SOURCE:
-=-=-
Heyday is a brilliantly imagined, wildly entertaining tale of America’s boisterous coming of age–a sweeping panorama of madcap rebellion and overnight fortunes, palaces and brothels, murder and revenge–as well as the story of a handful of unforgettable characters discovering the nature of freedom, loyalty, friendship, and true love.

In the middle of the nineteenth century, modern life is being born: the mind-boggling marvels of photography, the telegraph, and railroads; a flood of show business spectacles and newspapers; rampant sex and drugs and drink (and moral crusades against all three); Wall Street awash with money; and giddy utopian visions everywhere. Then, during a single amazing month at the beginning of 1848, history lurches: America wins its war of manifest destiny against Mexico, gold is discovered in northern California, and revolutions sweep across Europe–sending one eager English gentleman off on an epic transatlantic adventure. . . .

Amid the tumult, aristocratic Benjamin Knowles impulsively abandons the Old World to reinvent himself in New York, where he finds himself embraced by three restless young Americans: Timothy Skaggs, muckraking journalist, daguerreotypist, pleasure-seeker, stargazer; the fireman Duff Lucking, a sweet but dangerously damaged veteran of the Mexican War; and Duff’s dazzling sister Polly Lucking, a strong-minded, free thinking actress (and discreet part-time prostitute) with whom Ben falls hopelessly in love.

Beckoned by the frontier, new beginnings, and the prospects of the California Gold Rush, all four set out on a transcontinental race west–relentlessly tracked, unbeknownst to them, by a cold-blooded killer bent on revenge.

A fresh, impeccable portrait of an era startlingly reminiscent of our own times, Heyday is by turns tragic and funny and sublime, filled with bona fide heroes and lost souls, visionaries (Walt Whitman, Charles Darwin, Alexis de Tocqueville) and monsters, expanding horizons and narrow escapes. It is also an affecting story of four people passionately chasing their American dreams at a time when America herself was still being dreamed up–an enthralling, old-fashioned yarn interwoven with a bracingly modern novel of ideas.
-=-=-
EXERCISE TASKS:
1/ Translate this sentence from the Heyday book description into Spanish: "Beckoned by the frontier, new beginnings, and the prospects of the California Gold Rush, all four set out on a transcontinental race west–relentlessly tracked, unbeknownst to them, by a cold-blooded killer bent on revenge."
2/ Go on with the Heyday book description, picking up right after its last sentence.

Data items
-=-=-
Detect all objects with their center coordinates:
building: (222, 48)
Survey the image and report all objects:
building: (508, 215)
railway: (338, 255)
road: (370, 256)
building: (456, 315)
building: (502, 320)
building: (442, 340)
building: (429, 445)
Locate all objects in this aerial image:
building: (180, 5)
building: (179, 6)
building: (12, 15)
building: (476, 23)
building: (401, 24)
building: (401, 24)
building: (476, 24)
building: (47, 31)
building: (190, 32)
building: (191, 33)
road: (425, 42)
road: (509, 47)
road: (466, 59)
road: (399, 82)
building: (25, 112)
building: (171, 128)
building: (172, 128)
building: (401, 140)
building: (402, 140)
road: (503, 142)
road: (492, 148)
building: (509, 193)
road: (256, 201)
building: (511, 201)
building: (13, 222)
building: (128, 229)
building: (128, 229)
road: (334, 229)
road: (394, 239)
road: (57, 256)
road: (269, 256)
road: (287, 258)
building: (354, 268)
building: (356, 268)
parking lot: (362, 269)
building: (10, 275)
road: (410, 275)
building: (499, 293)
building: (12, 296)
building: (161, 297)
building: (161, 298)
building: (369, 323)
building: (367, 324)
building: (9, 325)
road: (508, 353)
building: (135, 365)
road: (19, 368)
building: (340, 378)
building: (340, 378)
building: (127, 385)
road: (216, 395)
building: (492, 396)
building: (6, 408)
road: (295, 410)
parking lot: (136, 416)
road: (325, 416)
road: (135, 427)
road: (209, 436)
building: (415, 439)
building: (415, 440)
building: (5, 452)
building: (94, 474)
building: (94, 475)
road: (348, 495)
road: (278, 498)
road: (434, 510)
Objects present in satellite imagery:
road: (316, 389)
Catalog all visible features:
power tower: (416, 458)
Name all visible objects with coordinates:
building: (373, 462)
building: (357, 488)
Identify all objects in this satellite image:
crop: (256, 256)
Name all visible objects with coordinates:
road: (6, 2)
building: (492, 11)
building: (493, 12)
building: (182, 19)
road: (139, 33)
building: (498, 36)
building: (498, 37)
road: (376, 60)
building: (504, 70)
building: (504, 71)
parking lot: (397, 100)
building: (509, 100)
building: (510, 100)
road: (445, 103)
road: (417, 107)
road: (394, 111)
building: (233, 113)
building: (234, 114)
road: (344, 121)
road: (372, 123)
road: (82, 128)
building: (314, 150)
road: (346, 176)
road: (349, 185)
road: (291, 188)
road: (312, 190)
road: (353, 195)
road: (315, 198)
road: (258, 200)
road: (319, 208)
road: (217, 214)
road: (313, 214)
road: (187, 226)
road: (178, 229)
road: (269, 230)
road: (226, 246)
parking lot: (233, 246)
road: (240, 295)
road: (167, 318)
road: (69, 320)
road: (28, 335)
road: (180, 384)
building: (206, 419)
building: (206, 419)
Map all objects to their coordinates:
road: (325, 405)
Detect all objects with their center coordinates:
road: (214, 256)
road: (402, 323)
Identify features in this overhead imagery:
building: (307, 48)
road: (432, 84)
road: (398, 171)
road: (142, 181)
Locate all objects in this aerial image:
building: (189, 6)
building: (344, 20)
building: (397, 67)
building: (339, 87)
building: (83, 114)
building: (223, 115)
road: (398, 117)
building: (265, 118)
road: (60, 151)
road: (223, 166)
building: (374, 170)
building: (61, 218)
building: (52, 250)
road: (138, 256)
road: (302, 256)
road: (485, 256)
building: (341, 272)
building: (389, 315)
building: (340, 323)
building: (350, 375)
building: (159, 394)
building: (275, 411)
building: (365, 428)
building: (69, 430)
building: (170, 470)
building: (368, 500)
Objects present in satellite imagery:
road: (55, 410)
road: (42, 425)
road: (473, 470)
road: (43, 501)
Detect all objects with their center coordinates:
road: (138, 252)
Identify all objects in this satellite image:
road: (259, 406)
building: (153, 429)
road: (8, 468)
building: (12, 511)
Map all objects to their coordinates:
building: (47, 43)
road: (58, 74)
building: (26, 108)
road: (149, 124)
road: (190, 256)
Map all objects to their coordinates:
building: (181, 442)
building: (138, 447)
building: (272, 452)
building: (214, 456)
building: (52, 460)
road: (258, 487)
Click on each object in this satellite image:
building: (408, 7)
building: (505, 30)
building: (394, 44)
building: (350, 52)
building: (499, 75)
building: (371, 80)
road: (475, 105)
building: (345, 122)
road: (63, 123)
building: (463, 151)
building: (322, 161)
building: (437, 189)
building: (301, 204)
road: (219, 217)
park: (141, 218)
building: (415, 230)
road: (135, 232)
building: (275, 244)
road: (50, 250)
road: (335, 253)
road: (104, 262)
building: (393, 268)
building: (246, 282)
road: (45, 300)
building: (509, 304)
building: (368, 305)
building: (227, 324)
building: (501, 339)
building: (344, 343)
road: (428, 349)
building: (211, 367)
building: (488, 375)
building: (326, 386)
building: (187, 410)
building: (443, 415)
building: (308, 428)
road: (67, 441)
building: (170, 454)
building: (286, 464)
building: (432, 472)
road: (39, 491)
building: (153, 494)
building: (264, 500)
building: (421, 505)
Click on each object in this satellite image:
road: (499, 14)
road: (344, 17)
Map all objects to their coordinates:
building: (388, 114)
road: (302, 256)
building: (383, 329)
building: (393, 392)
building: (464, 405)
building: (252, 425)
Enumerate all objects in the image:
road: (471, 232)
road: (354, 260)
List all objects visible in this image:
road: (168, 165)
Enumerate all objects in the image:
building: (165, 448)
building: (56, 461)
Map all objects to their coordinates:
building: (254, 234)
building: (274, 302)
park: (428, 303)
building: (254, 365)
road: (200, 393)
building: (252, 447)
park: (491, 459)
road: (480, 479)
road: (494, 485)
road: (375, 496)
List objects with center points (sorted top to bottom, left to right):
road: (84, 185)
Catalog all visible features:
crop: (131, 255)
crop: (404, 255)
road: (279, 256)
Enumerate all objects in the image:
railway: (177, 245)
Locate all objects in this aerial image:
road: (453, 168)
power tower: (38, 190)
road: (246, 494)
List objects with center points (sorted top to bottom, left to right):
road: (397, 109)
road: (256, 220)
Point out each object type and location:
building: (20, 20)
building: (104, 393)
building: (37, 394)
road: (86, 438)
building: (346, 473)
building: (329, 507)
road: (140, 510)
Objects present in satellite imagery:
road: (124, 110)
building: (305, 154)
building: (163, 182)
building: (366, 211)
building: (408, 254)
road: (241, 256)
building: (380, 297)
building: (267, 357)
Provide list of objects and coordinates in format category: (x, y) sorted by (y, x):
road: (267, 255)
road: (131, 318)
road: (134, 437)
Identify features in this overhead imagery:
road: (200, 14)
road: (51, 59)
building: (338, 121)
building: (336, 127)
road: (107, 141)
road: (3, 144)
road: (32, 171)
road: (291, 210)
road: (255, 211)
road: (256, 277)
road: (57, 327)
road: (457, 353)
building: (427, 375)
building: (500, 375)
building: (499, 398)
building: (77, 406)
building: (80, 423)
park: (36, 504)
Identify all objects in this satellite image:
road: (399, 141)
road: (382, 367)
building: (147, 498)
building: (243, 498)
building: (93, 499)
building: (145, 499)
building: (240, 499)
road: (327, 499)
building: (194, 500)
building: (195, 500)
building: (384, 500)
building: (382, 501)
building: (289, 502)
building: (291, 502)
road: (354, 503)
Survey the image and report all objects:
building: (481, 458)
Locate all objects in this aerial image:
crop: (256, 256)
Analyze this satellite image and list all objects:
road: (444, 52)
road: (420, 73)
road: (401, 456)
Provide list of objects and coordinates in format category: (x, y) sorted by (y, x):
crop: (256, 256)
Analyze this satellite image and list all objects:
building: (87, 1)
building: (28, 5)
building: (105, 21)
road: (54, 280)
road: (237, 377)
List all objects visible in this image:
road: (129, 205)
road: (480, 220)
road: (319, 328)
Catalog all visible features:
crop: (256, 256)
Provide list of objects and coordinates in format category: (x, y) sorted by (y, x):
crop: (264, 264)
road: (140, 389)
-=-=-
RESULTS IN ORDER:
1/ Atraídos por la frontera, los nuevos comienzos y las perspectivas de la fiebre del oro de California, los cuatro emprenden una carrera transcontinental hacia el oeste, perseguidos implacablemente, sin que ellos lo sepan, por un asesino a sangre fría empeñado en vengarse.

2/
"In this utterly engaging novel, the author of Turn of the Century brings 19th-century America vividly to life . . . While this is a long book, it moves quickly, with historical detail that's involving but never a drag on the action; the characters are beautifully drawn. A terrific book; highly recommended." –Library Journal
"Heyday is fuled by manic energy, fanatical research, and a wicked sense of humor.... It's a joyful, wild gallop through a joyful, wild time to be an American." -Vanity Fair

Customer Reviews:

5 out of 5 stars A Phenomenal Read!.......2007-09-20

This novel is educational, exciting and well-written. Kurt Andersen is a talented author who has certainly done his research, and beautifully combines history with fiction. Read this book!

5 out of 5 stars Great adventure from east to west coast........2007-09-03

This is a long book but worth it. Be prepared to commit yourself to this. You won't want to miss the ending. Great characters, interesting history. Books written in this era are always so fun to read. You won't be disappointed if you enjoy epic, romantic adventure filled stories.

4 out of 5 stars A fun ride, but lots of negatives.......2007-08-21

I was torn between giving this book 4 stars or only 3. There are lots of negatives that distracted me from really enjoying this book, but, when I got to the end, I realized that it was worth the read.

I won't describe the plot - plenty of others have done that, and the book's summary is sufficient. Suffice it to say that the plot itself is one of the book's weaknesses: other reviewers mentioned the coincidences that forced me to suspend disbelief over and over again, but I think, as the book progresses, you get so used to these coincidences that it doesn't matter. In the end, the book is a kind of fairy tale, and coincidence is essential for such stories.

What bothered me most, however, is the author's need to flex his historical muscles at every turn. He clearly did lots of research, and wants to make sure you know it. He almost uses Tom Swifties - bits of exposition that go overboard to explain what he's presented - when tossing around "authentic" elements from the time. Inventions, clothing, food, and anything else he can present, Andersen keeps reminding us that he did his homework. Yet this ends up more distracting than if he simply mentioned these things in passing, or, rather, _didn't_ mention them all.

I read a lot of 19th century fiction, and Heyday does fit well into that style (though clearly it is contemporary, ie 21st century, 19th century fiction.) It's a fun read, full of interesting characters, and only a few tics mar its overall effect.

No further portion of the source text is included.